**What is expected:**
Keep every word of the listing and reproduce it exactly, but set aside any image found there.

**Information supplied:**

▼▼▼

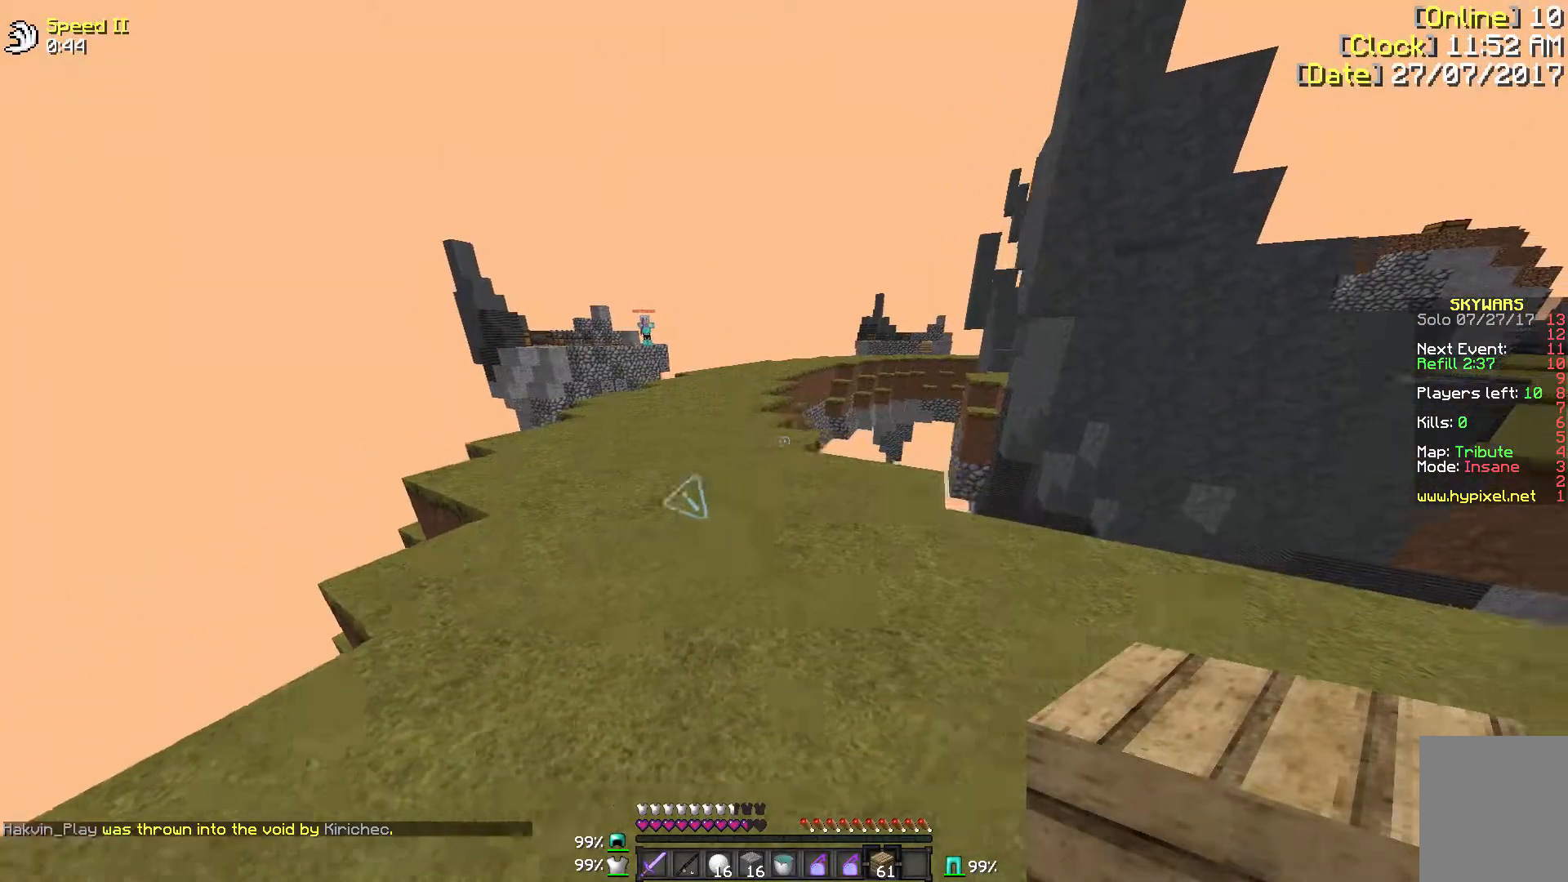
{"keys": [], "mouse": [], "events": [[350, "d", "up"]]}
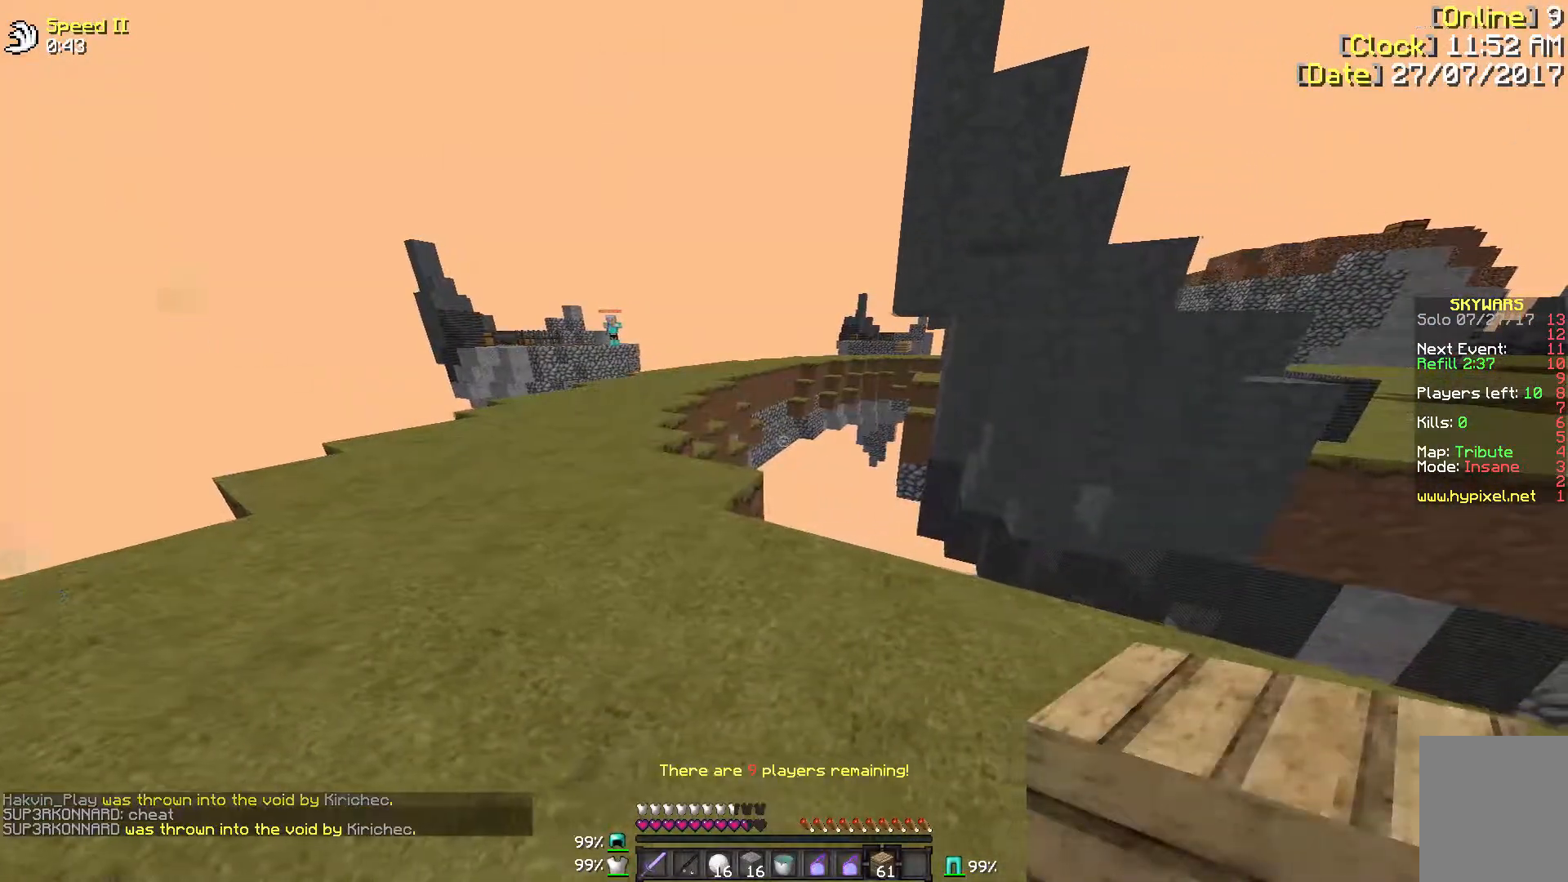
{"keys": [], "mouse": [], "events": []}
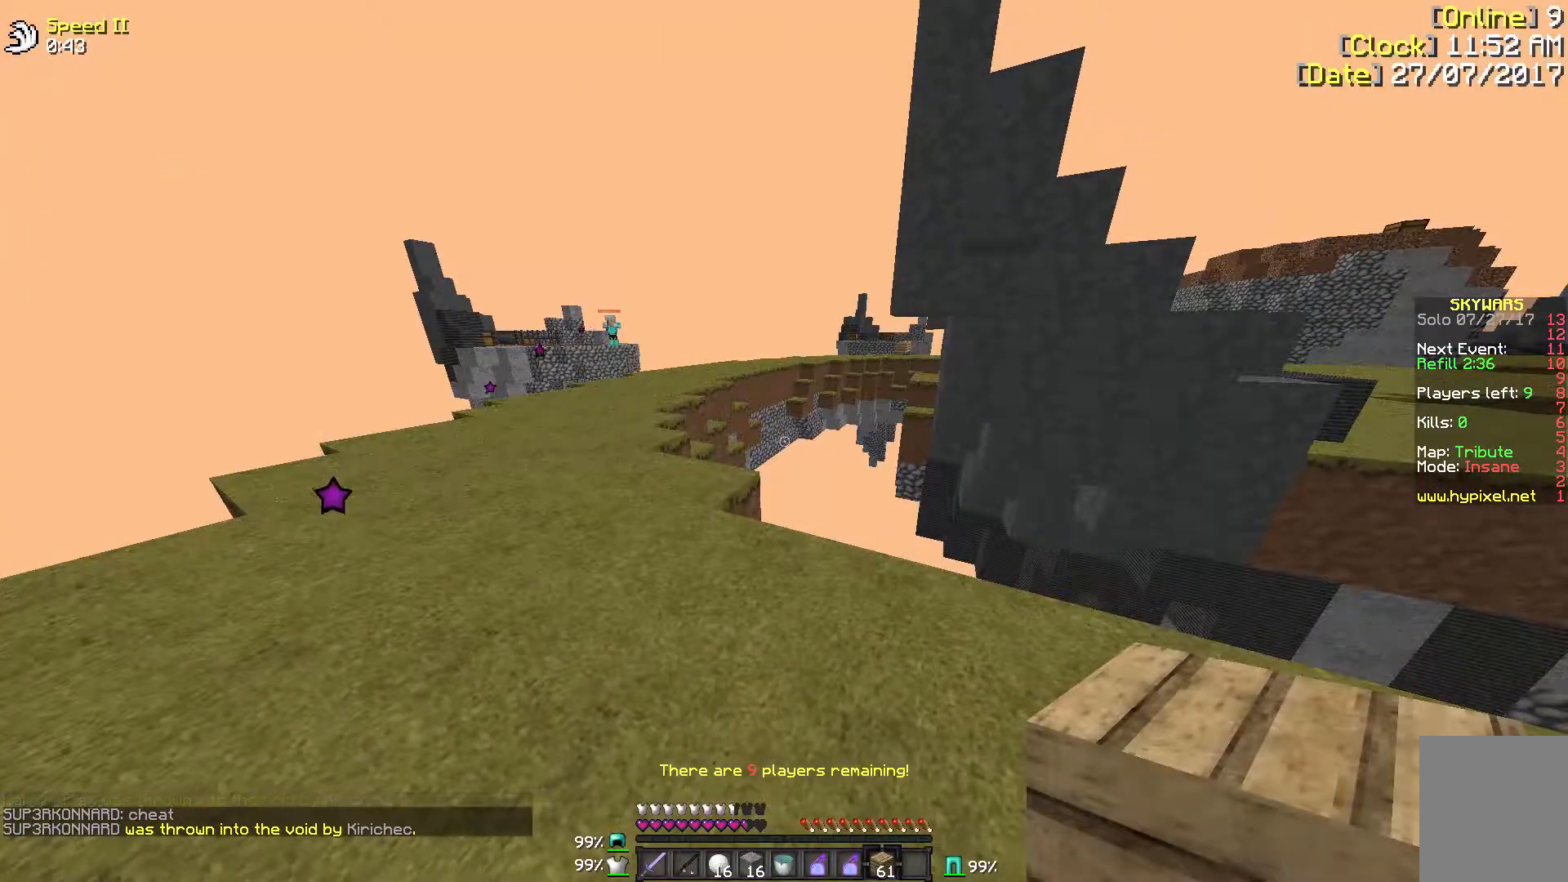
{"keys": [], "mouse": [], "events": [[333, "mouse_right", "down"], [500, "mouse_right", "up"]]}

▲▲▲

**Exercise response:**
{"keys": [], "mouse": [], "events": [[350, "d", "up"]]}
{"keys": [], "mouse": [], "events": []}
{"keys": [], "mouse": [], "events": [[333, "mouse_right", "down"], [500, "mouse_right", "up"]]}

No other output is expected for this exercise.